──────── PAGE EXCERPT

Figure 13-3 The lateral wall of the sphenoid sinus. The optic nerve and carotid artery create impressions on the lateral wall. The carotid artery is posterior and inferior in relation to the optic nerve, therefore optic nerve exposure should begin anterior and superior in relation to the optic nerve impression. (Figure adapted from Goldberg RA, Steinsapir KD. Extracranial optic canal decompression: indications and technique. Ophthal Plast Reconstr Surg 1996; 12:163–70.)

Transethmoidal Approach

Transethmoidal approaches to the optic canal have assumed a prominent role in optic nerve decompression for trauma. There are several reasons for this. Transethmoidal approaches obviate the need for craniotomy, which some surgeons feel carries a higher rate of risks. Transethmoidal approaches require less time in fashioning the approach and take less time to perform. Finally, these approaches tend to be less invasive, particularly when performed endoscopically, and coincide with trends toward minimally invasive surgery. There are two particular drawbacks to these approaches, however. Foremost, the carotid artery travels near the optic nerve adjacent to the lateral wall of the sphenoid sinus (Fig. 13-3). Removal of bone over the optic nerve must be meticulous to avoid injury to the carotid artery. Carotid artery laceration in this location may be a fatal event because there is no vascular control. Another risk in these approaches is cerebrospinal fluid (CSF) leak. This occurs through two primary events. First, any exposure or drilling that is too superior risks traversing the planum sphenoidale dura and can result in CSF rhinorrhea. Second, the optic nerve sheath may either be lacerated from the traumatic event or incised as part of the procedure. Such openings in the optic nerve sheath can also lead to CSF leak.

────────────────
──────── DATA SUPPLIED

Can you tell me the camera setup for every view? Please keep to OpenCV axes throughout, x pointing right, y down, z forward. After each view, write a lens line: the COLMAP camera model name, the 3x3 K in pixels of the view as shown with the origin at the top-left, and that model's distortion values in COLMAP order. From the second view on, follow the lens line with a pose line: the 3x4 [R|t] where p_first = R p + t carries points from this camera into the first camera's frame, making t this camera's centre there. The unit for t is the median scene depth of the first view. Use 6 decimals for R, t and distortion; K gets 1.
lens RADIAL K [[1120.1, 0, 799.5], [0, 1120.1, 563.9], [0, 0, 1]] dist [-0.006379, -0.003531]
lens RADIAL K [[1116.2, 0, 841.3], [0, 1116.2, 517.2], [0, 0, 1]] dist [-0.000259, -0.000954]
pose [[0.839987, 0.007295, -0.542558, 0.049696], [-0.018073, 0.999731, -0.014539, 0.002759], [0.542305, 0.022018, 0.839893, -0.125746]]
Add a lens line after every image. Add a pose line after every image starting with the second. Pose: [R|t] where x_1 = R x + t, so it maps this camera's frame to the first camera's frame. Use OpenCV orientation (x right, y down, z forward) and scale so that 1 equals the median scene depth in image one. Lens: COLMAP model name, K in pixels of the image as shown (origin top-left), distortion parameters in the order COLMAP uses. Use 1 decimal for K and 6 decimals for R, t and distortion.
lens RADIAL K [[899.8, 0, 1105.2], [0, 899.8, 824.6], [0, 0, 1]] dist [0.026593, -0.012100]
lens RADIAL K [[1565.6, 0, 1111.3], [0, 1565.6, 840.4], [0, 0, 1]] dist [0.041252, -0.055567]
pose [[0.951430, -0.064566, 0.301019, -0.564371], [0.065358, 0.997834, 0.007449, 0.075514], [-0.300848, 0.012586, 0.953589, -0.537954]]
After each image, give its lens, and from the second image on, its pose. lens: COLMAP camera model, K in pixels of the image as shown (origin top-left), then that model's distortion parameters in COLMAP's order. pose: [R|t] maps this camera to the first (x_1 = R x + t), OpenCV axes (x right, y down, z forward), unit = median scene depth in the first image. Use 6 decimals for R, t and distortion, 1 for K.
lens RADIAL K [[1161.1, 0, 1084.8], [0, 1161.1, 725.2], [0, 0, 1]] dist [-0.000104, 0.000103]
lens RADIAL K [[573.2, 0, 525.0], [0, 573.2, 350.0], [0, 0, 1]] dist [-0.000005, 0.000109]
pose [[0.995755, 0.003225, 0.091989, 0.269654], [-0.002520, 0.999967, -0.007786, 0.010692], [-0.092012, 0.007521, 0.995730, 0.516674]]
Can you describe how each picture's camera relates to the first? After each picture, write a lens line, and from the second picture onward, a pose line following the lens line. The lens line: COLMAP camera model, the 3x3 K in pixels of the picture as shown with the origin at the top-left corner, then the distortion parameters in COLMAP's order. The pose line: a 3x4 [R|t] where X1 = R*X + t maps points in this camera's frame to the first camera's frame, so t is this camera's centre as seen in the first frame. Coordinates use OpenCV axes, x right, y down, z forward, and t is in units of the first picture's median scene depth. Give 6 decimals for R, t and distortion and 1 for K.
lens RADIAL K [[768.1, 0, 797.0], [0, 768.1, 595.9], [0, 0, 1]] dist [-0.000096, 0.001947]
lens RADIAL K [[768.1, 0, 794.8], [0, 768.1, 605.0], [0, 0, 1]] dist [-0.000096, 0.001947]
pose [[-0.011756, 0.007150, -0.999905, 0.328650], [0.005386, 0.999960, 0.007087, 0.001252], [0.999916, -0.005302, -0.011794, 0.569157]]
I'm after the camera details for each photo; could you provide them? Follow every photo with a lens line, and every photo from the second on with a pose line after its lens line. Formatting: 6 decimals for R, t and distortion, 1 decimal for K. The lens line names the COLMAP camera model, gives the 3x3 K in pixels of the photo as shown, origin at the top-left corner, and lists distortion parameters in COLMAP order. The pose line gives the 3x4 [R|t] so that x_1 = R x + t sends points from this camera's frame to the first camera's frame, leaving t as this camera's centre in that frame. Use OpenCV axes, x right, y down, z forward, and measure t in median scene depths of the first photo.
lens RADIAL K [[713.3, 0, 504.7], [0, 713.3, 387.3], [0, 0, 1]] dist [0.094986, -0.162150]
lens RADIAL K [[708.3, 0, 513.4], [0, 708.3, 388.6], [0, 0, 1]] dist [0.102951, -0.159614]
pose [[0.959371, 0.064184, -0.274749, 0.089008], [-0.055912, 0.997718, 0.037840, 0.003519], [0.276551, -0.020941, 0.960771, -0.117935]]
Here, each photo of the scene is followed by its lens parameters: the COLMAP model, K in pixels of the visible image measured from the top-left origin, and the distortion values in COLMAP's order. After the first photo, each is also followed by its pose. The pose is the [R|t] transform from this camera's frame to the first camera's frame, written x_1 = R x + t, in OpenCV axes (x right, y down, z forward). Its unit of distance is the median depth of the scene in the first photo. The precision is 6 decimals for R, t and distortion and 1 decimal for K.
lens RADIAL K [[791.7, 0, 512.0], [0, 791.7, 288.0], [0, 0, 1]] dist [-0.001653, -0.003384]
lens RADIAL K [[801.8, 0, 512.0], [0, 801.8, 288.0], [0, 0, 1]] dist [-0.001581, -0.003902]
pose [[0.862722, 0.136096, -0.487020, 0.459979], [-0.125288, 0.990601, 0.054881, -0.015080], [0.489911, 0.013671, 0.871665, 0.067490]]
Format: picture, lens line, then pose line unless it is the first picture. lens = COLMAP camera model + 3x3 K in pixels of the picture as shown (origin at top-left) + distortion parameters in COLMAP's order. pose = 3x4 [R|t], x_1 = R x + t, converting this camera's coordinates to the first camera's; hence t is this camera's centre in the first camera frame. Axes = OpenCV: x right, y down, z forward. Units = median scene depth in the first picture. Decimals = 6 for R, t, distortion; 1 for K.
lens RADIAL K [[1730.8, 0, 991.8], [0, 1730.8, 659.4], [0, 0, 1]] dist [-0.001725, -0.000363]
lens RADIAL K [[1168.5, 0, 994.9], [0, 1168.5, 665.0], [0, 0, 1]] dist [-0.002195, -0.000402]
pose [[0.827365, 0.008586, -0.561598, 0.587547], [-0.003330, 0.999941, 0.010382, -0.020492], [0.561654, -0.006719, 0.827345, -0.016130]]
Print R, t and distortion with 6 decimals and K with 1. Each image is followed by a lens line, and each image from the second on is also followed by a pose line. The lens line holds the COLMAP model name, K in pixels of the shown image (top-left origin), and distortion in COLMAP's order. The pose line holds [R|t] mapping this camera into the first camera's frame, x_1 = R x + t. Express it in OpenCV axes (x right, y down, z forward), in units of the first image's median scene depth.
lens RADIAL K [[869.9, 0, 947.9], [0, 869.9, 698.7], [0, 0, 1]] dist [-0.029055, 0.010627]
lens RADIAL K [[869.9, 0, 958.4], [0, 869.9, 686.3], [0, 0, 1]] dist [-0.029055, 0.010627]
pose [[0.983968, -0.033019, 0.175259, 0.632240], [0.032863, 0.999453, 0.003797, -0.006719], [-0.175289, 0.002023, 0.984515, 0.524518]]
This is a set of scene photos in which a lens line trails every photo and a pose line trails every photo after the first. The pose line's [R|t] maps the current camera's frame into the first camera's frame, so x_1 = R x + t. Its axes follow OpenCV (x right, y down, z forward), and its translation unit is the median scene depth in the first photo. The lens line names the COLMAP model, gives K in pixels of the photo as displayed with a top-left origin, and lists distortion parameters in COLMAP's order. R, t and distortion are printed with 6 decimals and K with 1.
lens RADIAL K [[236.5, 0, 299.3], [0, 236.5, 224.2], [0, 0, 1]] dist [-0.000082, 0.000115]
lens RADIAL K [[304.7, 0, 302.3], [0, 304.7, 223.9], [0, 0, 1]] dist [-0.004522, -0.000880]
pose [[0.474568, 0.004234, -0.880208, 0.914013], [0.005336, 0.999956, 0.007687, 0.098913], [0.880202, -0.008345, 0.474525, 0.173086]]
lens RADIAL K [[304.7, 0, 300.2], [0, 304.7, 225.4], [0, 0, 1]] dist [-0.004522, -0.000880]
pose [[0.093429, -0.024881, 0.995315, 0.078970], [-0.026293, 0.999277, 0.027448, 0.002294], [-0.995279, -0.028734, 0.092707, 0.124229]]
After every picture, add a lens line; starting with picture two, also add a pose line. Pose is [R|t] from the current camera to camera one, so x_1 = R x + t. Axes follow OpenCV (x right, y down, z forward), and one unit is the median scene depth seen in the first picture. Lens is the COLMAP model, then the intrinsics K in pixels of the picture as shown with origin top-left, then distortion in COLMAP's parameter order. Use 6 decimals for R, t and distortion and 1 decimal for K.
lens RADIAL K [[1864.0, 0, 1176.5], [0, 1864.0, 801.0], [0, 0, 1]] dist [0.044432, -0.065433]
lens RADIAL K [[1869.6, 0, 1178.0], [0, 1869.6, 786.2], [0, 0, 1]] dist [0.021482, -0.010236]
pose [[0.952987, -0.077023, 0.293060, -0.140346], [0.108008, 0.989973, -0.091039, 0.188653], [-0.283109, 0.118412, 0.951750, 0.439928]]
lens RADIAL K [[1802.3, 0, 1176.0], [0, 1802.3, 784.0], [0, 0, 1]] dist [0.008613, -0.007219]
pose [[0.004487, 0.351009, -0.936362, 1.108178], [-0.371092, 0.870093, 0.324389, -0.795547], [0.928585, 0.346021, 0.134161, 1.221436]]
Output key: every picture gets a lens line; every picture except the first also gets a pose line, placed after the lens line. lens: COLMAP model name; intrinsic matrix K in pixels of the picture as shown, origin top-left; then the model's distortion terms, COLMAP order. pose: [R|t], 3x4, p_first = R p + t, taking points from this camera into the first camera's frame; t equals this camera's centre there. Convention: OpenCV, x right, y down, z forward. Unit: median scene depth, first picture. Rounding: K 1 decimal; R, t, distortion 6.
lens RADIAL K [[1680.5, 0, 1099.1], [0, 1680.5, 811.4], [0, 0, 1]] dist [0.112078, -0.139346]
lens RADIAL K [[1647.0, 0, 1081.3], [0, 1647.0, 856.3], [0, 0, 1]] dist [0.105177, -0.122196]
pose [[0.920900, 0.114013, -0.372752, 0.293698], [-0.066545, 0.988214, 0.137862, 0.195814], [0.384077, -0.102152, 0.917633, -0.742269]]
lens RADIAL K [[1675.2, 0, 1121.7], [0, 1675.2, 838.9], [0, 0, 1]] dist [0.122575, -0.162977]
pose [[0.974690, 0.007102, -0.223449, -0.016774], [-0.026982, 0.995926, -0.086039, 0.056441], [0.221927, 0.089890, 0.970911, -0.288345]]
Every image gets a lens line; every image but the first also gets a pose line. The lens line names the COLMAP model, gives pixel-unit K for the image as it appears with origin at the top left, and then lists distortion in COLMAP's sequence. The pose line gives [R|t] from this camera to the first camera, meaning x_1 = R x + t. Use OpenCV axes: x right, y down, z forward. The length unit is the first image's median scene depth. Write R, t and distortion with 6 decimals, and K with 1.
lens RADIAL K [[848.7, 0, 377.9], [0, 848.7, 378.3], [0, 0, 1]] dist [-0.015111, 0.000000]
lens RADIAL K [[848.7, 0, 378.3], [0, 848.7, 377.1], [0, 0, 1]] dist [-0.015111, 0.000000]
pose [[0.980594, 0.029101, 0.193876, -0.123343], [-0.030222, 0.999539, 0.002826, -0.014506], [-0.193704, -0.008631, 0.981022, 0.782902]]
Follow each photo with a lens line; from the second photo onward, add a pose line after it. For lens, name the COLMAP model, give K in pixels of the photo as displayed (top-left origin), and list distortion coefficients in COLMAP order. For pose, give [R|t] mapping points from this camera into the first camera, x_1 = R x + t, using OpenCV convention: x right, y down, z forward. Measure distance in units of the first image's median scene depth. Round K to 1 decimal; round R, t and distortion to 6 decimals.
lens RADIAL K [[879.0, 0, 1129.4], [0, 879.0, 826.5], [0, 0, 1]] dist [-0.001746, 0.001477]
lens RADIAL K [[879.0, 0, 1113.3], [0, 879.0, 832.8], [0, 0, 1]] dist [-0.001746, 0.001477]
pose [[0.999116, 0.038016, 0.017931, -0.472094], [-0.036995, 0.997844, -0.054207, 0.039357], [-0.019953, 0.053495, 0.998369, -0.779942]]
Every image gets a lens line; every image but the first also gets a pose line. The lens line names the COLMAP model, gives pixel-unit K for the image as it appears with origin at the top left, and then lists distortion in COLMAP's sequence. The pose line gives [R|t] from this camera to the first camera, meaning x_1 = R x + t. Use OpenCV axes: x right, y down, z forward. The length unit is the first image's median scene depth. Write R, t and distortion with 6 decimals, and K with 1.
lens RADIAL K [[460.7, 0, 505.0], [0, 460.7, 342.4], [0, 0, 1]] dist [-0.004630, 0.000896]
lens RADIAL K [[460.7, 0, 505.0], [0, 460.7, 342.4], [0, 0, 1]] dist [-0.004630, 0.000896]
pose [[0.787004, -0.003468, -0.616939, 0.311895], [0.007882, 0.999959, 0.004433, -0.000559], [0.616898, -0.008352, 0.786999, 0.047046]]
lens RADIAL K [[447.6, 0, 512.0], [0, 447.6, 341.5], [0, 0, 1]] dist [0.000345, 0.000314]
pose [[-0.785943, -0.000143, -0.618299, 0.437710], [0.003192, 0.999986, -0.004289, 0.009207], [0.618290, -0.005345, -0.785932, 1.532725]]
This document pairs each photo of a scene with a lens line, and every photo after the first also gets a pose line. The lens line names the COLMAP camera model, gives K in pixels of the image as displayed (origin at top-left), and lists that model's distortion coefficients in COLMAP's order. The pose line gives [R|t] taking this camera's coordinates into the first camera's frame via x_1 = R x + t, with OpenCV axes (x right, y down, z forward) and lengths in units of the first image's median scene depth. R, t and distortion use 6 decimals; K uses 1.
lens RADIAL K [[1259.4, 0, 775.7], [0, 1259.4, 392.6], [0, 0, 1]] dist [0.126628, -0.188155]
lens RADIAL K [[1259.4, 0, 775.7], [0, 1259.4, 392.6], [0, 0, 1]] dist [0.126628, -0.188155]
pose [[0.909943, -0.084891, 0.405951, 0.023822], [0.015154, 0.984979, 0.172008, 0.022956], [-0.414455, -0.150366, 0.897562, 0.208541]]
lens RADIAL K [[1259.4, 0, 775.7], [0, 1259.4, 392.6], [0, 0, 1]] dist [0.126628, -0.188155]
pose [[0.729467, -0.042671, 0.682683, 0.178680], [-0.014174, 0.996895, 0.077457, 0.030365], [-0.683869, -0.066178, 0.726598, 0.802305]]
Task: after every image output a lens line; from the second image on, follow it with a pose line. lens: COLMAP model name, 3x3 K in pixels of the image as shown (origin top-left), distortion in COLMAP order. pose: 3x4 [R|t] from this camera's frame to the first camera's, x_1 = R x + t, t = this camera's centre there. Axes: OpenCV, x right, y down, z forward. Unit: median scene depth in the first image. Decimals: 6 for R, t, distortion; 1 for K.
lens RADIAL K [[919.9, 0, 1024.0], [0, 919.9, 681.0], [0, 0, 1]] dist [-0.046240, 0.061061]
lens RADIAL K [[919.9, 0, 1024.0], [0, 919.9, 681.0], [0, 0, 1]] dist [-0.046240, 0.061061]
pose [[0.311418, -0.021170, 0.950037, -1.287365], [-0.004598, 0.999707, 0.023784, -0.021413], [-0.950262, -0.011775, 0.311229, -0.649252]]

────────────────

» AIM OF THE TASK:
From the excerpt on optic nerve decompression, translate this sentence into Spanish: "Removal of bone over the optic nerve must be meticulous to avoid injury to the carotid artery." You can disregard the entries.

» RESPONSE TO THE EXERCISE:
La extracción del hueso sobre el nervio óptico debe ser meticulosa para evitar lesionar la arteria carótida.